India-China trade in raw materials comes under scrutiny
Concern over growing trade imbalance and growing reliance on Chinese suppliers
By A Nair, Asia Correspondent
The Indian pharmaceutical sector's growing dependence on China for raw materials, including the critical penicillin, has come in for scrutiny with the Indian government initiating a process to reduce China's control on most anti-infective drugs.
The crackdown on Chinese drug firms exporting medicines to India has been in the offing for some time, and especially over the last two years, when 10 Chinese bulk drug manufacturing companies have been inspected. The registration certificate of one firm and 16 import licences have been cancelled.
Currently, more than 45% of bulk drug exporters registered in India are located in China.
Commerce Minister Anand Sharma asked the Organisation of Pharmaceutical Producers of India, which is a nodal body catering to multinational and domestic drug majors, to submitted a list of the bulk drugs whose production has either shifted to China or whose manufacture in India has become dependent on imports from China.
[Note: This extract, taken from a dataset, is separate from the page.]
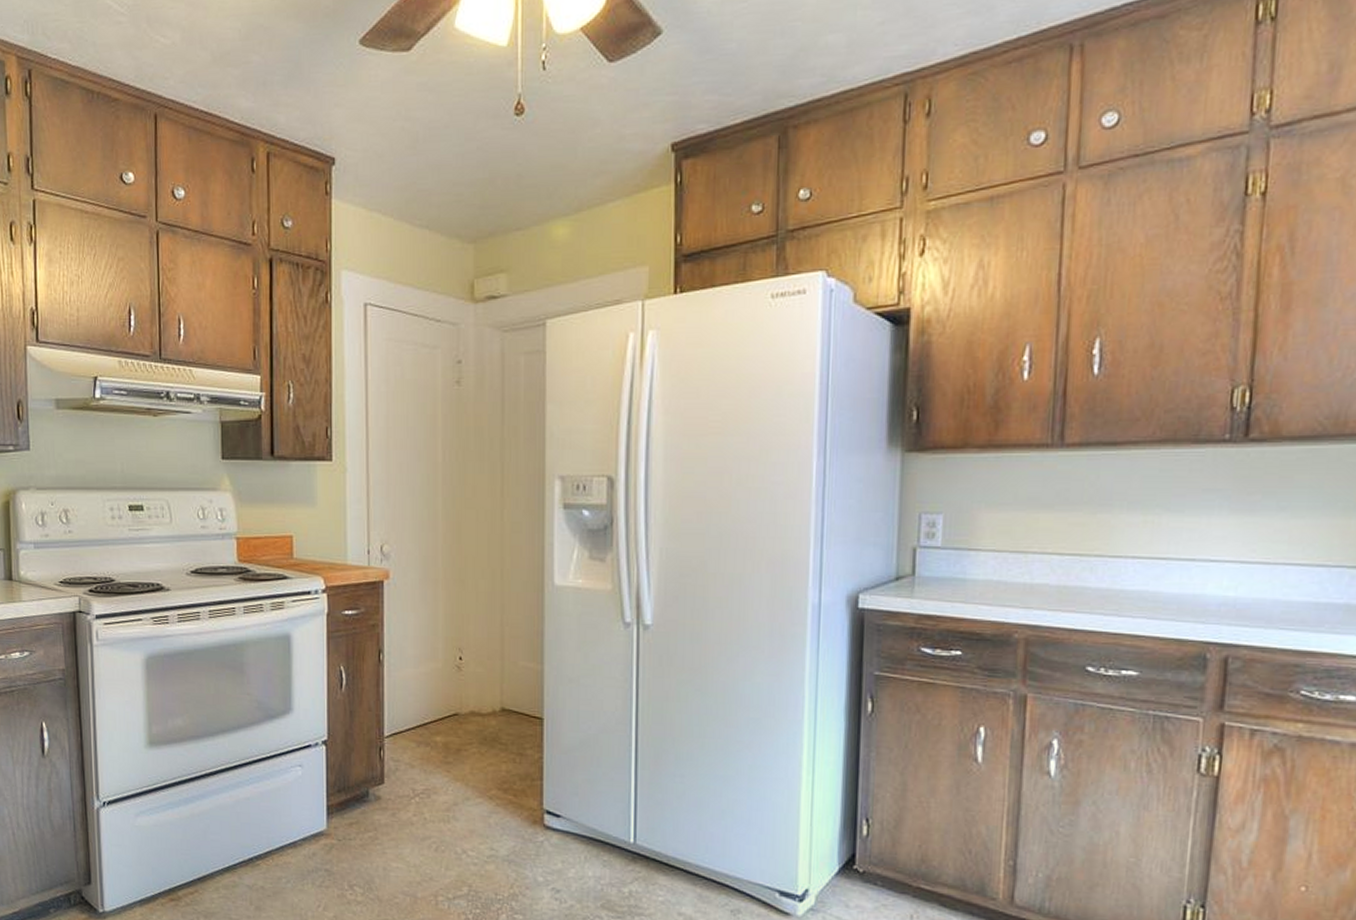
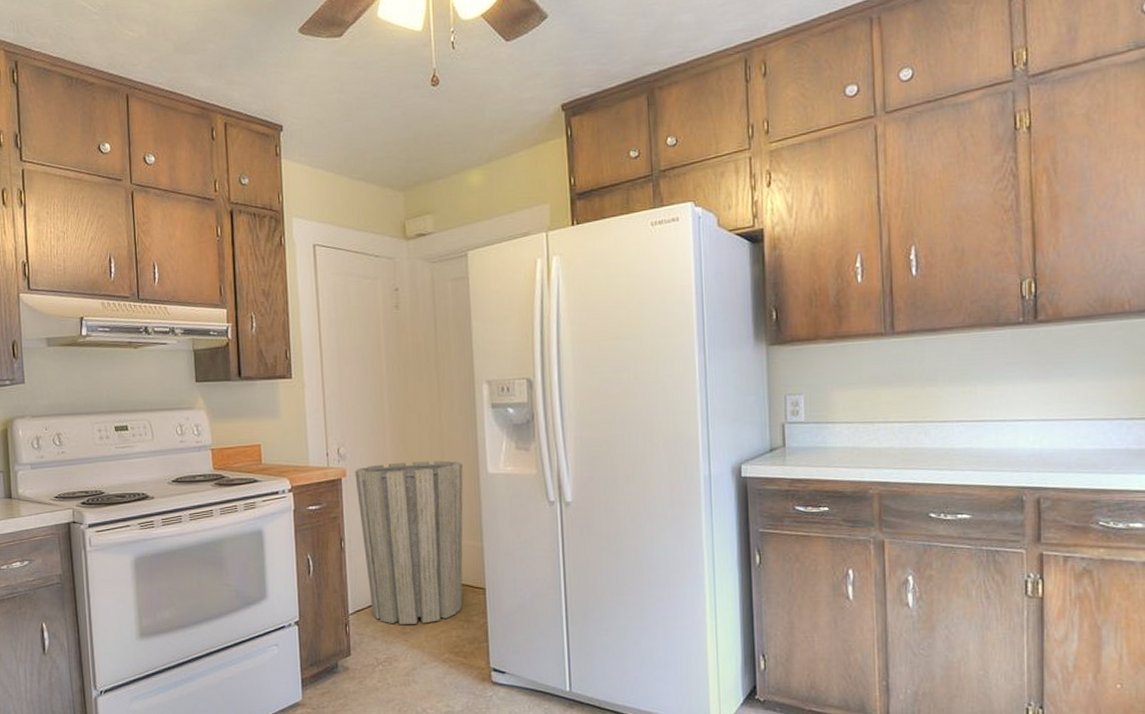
trash can: none [399,566,525,754] -> present [354,460,463,624]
India fixes the retail prices of drugs that are made from 74 active pharmaceutical ingredients. Though the $12bn Indian drug industry ranks among the global players in finished drugs, it has to rely on China for raw materials.
Though double digit growth pushed Indian bulk drug exports through the $1bn barrier in 2010, China still holds a formidable lead. China's API exports to India touched $3.3bn early in 2011, while the export value of Indian drugs to China struggled to reach $500m. This is despite the fact that Indian companies boast several USFDA approved facilities, and export to more than 170 countries across the globe.
Most anti-infective drugs, accounting for about 20% of the Indian drug market, are made using two derivatives of penicillin, Pen G or 6APA. Last year, India's commerce ministry was unsuccessful in recommending the imposition of antidumping duty on penicillin imported from China and Mexico.
Ironically, just last year, India had made a strong pitch to push drug exports to China. India-China bilateral trade hit a record $73.9bn in early 2012, but the ballooning trade deficit in Beijing’s favour rose to more than $27bn, raising concern among Indian authorities.
The bilateral trade registered a $12.2bn increase in 2011, taking the total to $73.9bn as against $61.7bn in 2010, according to official trade figures for the last year. Trade between India and China is likely to reach the $100bn mark by 2013, two years ahead of the target set in 2009 by the governments of the two countries.